Better safe than sorry
Being tough is often a point of pride for men but shrugging off aches and pains can have serious consequences. Women are more likely to think about their health, get regular check-ups, go to the doctor when they feel unwell and, when diagnosed, they are more likely to follow medical advice and stick to a treatment plan. Having a macho attitude to one’s health can result in men missing important warning signs, contributing to their tendency to kick the bucket a little sooner than the fairer sex.
Sex hormones play an essential role in sexual development and reproduction. In women, the primary sex hormone is oestrogen and in men, it is testosterone. These hormones may play a role in overall health. For example, oestrogen has been shown to have antioxidant properties. In fact, before menopause, coronary heart disease has been observed to be three times lower in women than in men, compelling evidence of the hormone’s protective effect.

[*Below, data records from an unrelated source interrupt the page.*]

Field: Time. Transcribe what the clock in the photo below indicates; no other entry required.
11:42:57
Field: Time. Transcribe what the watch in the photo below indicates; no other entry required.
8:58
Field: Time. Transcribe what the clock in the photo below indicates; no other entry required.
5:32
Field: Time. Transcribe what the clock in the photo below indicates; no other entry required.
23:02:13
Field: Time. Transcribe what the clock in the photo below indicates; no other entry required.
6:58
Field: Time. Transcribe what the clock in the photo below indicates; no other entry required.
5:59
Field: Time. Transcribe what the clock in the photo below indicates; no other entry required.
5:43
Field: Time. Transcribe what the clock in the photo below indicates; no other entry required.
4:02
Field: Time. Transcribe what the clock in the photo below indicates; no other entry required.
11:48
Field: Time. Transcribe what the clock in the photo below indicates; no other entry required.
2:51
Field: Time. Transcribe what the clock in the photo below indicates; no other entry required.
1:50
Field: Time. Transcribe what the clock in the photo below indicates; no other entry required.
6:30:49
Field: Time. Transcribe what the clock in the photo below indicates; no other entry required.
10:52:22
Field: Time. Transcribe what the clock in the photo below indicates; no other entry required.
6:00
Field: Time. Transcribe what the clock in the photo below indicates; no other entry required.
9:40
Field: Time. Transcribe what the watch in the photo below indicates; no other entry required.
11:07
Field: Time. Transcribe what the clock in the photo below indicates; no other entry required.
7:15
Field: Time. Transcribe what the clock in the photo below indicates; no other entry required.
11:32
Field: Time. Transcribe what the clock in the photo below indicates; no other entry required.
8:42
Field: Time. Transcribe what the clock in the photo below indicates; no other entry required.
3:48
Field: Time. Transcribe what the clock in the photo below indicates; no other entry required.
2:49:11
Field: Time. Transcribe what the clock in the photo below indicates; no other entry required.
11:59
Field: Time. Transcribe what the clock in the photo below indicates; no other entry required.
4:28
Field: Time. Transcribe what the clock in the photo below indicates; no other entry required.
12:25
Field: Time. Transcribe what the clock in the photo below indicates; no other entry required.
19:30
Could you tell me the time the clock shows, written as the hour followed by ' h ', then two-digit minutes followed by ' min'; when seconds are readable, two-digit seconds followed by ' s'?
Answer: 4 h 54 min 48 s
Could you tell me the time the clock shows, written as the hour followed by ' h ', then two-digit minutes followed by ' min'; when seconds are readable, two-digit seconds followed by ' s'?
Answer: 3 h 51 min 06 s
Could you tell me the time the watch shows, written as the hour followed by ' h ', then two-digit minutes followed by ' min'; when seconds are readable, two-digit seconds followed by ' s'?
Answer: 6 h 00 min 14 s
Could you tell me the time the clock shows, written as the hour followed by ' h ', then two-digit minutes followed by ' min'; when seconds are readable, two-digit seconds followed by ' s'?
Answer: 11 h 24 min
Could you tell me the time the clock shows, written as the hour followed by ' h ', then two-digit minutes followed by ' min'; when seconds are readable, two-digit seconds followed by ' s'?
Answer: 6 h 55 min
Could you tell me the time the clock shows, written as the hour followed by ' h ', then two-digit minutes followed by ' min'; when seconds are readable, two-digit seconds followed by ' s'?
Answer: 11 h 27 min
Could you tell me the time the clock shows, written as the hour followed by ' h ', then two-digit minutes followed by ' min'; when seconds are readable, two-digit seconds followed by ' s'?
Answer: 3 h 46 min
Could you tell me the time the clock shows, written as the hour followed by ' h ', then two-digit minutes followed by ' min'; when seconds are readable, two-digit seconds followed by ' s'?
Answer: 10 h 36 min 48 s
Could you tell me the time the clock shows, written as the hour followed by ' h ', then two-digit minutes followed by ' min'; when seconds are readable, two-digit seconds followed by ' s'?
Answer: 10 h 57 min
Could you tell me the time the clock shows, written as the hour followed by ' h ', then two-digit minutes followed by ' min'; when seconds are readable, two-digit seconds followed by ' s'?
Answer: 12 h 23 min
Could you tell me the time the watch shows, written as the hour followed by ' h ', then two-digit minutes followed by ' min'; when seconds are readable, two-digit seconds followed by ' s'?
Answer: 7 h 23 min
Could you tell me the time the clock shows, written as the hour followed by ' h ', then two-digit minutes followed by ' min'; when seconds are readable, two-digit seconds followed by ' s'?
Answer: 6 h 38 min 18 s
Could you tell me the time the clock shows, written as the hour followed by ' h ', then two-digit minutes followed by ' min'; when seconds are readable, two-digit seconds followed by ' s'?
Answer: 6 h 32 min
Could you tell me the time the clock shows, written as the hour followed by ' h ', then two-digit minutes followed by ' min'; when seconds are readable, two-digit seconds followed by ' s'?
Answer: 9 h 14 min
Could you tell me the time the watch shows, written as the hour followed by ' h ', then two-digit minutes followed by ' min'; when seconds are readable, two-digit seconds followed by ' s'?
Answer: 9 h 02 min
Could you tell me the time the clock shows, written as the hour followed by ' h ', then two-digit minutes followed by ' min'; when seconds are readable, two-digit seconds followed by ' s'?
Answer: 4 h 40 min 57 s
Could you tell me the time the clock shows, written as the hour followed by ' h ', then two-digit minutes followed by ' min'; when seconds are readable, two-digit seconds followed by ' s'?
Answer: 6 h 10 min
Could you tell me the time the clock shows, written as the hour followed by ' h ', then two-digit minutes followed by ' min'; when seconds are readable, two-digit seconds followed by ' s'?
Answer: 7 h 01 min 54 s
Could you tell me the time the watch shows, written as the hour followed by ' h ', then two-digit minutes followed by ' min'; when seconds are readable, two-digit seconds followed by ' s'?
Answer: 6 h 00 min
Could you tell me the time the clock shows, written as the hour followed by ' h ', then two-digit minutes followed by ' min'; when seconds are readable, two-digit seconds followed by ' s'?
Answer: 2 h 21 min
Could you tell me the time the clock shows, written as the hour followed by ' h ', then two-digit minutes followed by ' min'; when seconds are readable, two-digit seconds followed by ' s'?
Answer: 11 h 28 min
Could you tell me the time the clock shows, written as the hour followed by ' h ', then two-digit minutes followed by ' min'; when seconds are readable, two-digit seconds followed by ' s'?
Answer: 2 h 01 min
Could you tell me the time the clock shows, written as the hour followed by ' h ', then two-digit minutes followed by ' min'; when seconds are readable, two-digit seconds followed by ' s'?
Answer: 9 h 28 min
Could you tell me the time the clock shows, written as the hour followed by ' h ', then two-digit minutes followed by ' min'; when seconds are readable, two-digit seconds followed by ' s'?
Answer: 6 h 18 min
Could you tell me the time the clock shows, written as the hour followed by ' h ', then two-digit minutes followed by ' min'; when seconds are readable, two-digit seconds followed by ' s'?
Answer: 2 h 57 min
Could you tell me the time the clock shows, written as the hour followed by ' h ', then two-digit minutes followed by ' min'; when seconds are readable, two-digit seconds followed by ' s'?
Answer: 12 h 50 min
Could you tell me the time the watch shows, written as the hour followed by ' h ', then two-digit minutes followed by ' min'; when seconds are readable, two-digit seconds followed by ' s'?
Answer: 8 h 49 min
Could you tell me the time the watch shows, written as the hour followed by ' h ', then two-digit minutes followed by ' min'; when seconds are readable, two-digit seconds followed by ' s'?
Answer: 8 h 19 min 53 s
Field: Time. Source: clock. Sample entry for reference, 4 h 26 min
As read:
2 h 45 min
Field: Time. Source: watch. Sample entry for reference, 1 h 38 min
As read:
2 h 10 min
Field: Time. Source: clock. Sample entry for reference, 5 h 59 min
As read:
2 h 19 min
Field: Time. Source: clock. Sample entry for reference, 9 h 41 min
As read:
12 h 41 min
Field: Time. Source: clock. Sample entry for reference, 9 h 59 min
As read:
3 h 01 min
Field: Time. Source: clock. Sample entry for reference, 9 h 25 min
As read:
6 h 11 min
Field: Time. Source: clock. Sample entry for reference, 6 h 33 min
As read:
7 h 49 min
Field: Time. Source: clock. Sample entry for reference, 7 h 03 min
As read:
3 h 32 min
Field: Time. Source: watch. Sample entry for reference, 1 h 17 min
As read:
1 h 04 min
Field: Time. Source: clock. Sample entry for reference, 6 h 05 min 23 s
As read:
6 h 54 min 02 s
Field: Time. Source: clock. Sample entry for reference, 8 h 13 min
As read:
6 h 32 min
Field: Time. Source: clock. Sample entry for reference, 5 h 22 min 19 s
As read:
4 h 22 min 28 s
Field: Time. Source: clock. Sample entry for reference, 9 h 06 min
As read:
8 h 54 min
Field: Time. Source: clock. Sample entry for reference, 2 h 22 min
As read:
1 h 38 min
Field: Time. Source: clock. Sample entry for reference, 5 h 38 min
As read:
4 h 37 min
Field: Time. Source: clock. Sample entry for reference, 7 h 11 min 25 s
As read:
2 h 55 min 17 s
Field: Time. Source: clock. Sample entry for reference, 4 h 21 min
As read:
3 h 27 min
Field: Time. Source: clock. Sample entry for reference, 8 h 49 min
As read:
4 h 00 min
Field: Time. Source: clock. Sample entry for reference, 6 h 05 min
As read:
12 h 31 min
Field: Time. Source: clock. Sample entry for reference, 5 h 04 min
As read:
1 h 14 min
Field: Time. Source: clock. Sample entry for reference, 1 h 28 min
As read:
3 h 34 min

Conversely, testosterone has been linked to a shorter lifespan in men. A study recently analysed the detailed records of 81 Korean eunuchs in the 19th Century, finding that they lived an average of 20 years longer than the other men in court and were 130 times more likely to celebrate their hundredth birthday.
Got a bad habit?
From smoking to drinking too much, women are less likely to have habits that are harmful to their health. According to the World Health Organisation, globally about 40% of men smoke as compared with nearly 9% of women. And, of people worldwide with alcohol use disorders, only 17% are women. Both of these vices are linked to an array of negative health consequences including high blood pressure, heart disease, stroke, liver disease, and cancer.
“So, in the battle of the sexes, kudos goes to women for their overall strength, their good choices and their ability to lead the way towards long and healthy lives. It wouldn’t hurt for us guys to pick up more of their good habits now and again”, concludes Jansen.